The head of marketing of Commodore UK phoned me at 3am one morning in early 1992 and requested that Lascelles Productions create a CD version of The Connoisseur Fine Art Collection. He had seen the reviews. A new Amiga-based platform was being released throughout UK and Europe – the Amiga CDTV. This “black-box” was going to be the future of computer home entertainment media: it would play video CDs, music CDs, CDi, Amiga games, and provide the household with an array of informational and educational CDs. A CDTV version of the Connoisseur Fine Art Collection would be part of the European-wide marketing strategy of Commodore UK. They would market our product through major chains of department stores in the UK and Europe – all I had to do was to provide a professional CDTV version of the Connoisseur.
Such promise! Such excitement among family and friends! Too good to be true?
Immediately, Bruce Abbott, a real expert in Amiga machine code and general electronics joined me in this venture: I would provide the data, the graphics, the design of the interface, he would write the software. All the images of the paintings had to be rescanned by the video camera, and more added to make it a complete history of art. All the text would have to be rewritten professionally. Commodore USA had to be approached for licensing the CDTV specs and covers. And let us keep in mind here that CD-ROM technology was still in its infancy. Most computers did not have CD drives. The only use for computer CD-ROMs was data file storage and only expensive business IBM machines used them. There was no-one in NZ who had even an inkling of where the world of multimedia computing was going to go. There was no graphical interface internet as we know it today – just text-based.

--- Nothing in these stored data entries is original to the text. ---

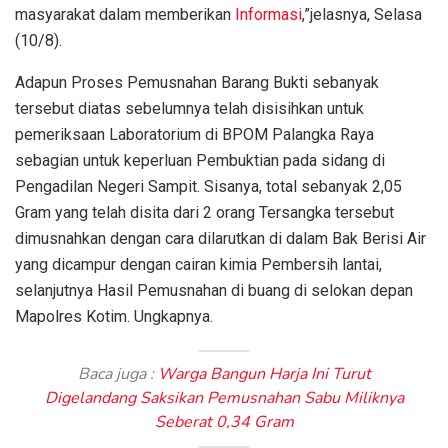
masyarakat dalam memberikan
Informasi
,”jelasnya, Selasa
(10/8).
Adapun Proses Pemusnahan Barang Bukti sebanyak
tersebut diatas sebelumnya telah disisihkan untuk
pemeriksaan Laboratorium di BPOM Palangka Raya
sebagian untuk keperluan Pembuktian pada sidang di
Pengadilan Negeri Sampit. Sisanya, total sebanyak 2,05
Gram yang telah disita dari 2 orang Tersangka tersebut
dimusnahkan dengan cara dilarutkan di dalam Bak Berisi Air
yang dicampur dengan cairan kimia Pembersih lantai,
selanjutnya Hasil Pemusnahan di buang di selokan depan
Mapolres Kotim. Ungkapnya.
Baca juga :
Warga Bangun Harja Ini Turut
Digelandang Saksikan Pemusnahan Sabu Miliknya
Seberat 0,34 Gram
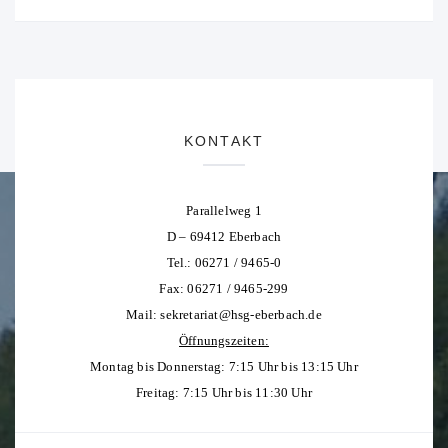
KONTAKT
Parallelweg 1
D – 69412 Eberbach
Tel.: 06271 / 9465-0
Fax: 06271 / 9465-299
Mail:
sekretariat@hsg-eberbach.de
Öffnungszeiten:
Montag bis Donnerstag: 7:15 Uhr bis 13:15 Uhr
Freitag: 7:15 Uhr bis 11:30 Uhr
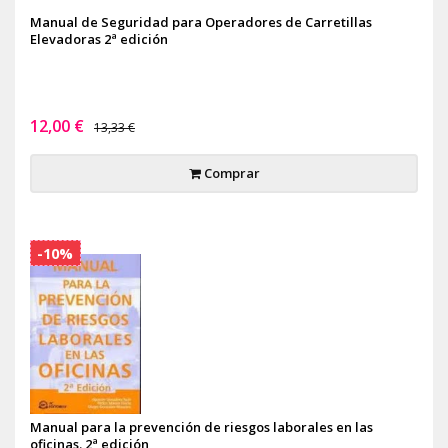
Manual de Seguridad para Operadores de Carretillas
Elevadoras 2ª edición
12,00 €
13,33 €
Comprar
-10%
Manual para la prevención de riesgos laborales en las
oficinas. 2ª edición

To create a CD gold master cost 300 pounds sterling $NZ1000 and there was no facility in NZ or Australia to make gold disk masters. Make a mistake in the programming cost another $1000 and another mailing to the UK. Individual copies cost $5 each. We made a run of 1000 and waited for Commodore UK to respond. We received a cheque for $20,000 for the first run. Lascelles Productions then was the first to produce a multimedia product in the Southern Hemisphere.
We received excellent reviews, a rave in the Sydney Morning Herald. The Connoisseur was received particularly well in Germany and Italy where the educational promise of the CDTV was higher than in the dominant games community of the UK. We were now encouraged to produce more educational software for the international market. Our profits were now invested in producing Word Construction Set for the Amiga – a complete phonics tutor for teaching reading.

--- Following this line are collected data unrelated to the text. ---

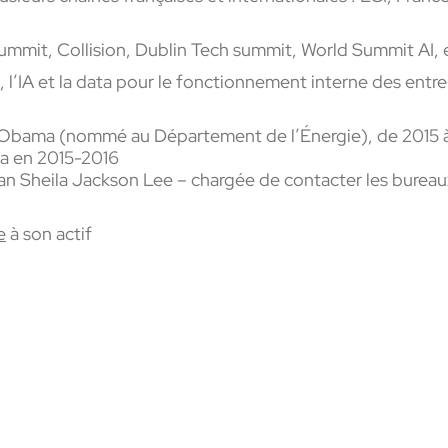
ummit
, Collision, Dublin Tech
summit
, World
Summit
AI, 
 l’IA et la data pour le fonctionnement interne des entre
k Obama (nommé au Département de l’Énergie), de 2015 
ma en 2015-2016
an
Sheila Jackson Lee – chargée de contacter les bureaux
e
à son actif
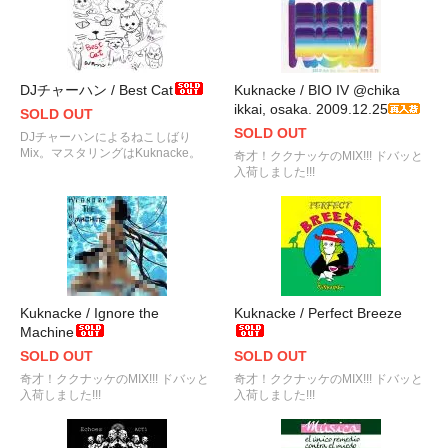
DJチャーハン / Best Cat
Kuknacke / BIO IV @chika
ikkai, osaka. 2009.12.25
SOLD OUT
SOLD OUT
DJチャーハンによるねこしばり
Mix。マスタリングはKuknacke。
奇才！ククナッケのMIX!!! ドバッと
入荷しました!!!
Kuknacke / Ignore the
Kuknacke / Perfect Breeze
Machine
SOLD OUT
SOLD OUT
奇才！ククナッケのMIX!!! ドバッと
奇才！ククナッケのMIX!!! ドバッと
入荷しました!!!
入荷しました!!!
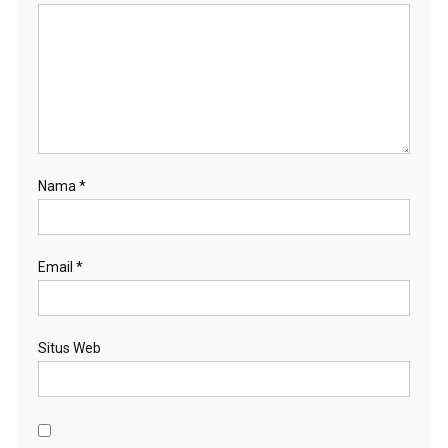
Nama
*
Email
*
Situs Web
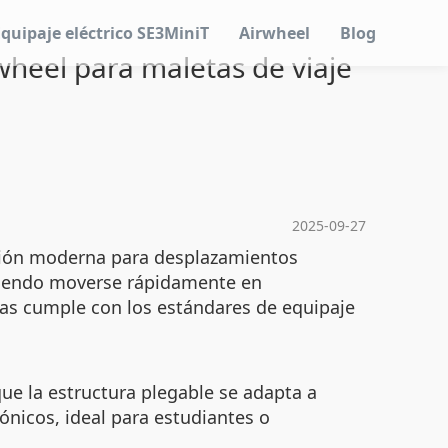
Equipaje eléctrico SE3MiniT
Airwheel
Blog
wheel para maletas de viaje
2025-09-27
ución moderna para desplazamientos
itiendo moverse rápidamente en
das cumple con los estándares de equipaje
que la estructura plegable se adapta a
ónicos, ideal para estudiantes o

Meanwhile, the Amiga CD32 was released in 1993. This new platform was compatible with the CDTV software, but would have an even greater market promising to be the world’s greatest games machine, its features outstripping all rivals. And indeed the future looked bright. I was invited to attend the Amiga conference in Sydney in 1993 and to my surprise bad tidings were hinted at: Commodore International was in trouble. We released Word Construction Set late 1993, and again received great reviews, but by 1994 Commodore was bankrupt! That was the end of all our dreams, of the Amiga, of software development, of a life beyond teaching. We lost not only our profits but also the extra development costs of Word Construction Set. Lascelles Productions struggled along in the hope that one day the Amiga would find a home among the competing companies fighting for its survival. None came. It died.
And so even to this day, one may find copies of our software in the nostalgic Amiga software free download sites for those with Amiga emulators on their PCs.
I stubbornly continued software development by creating Word Construction Set for the Windows platform. I just did not want to see a good idea go to waste. By the late 1990s this marketable, packaged product was ready for distribution. But, I did not have the financial resources to market it to the big USA and UK retailers. And so it lingered on a web site, while I explored internet marketing unsuccessfully. By the time I had made a PC Windows version of the Connoisseur Fine Art Collection, most of the major museums and libraries had made images of fine art freely available online, complete with expert commentary.
And so, the programming dream ended.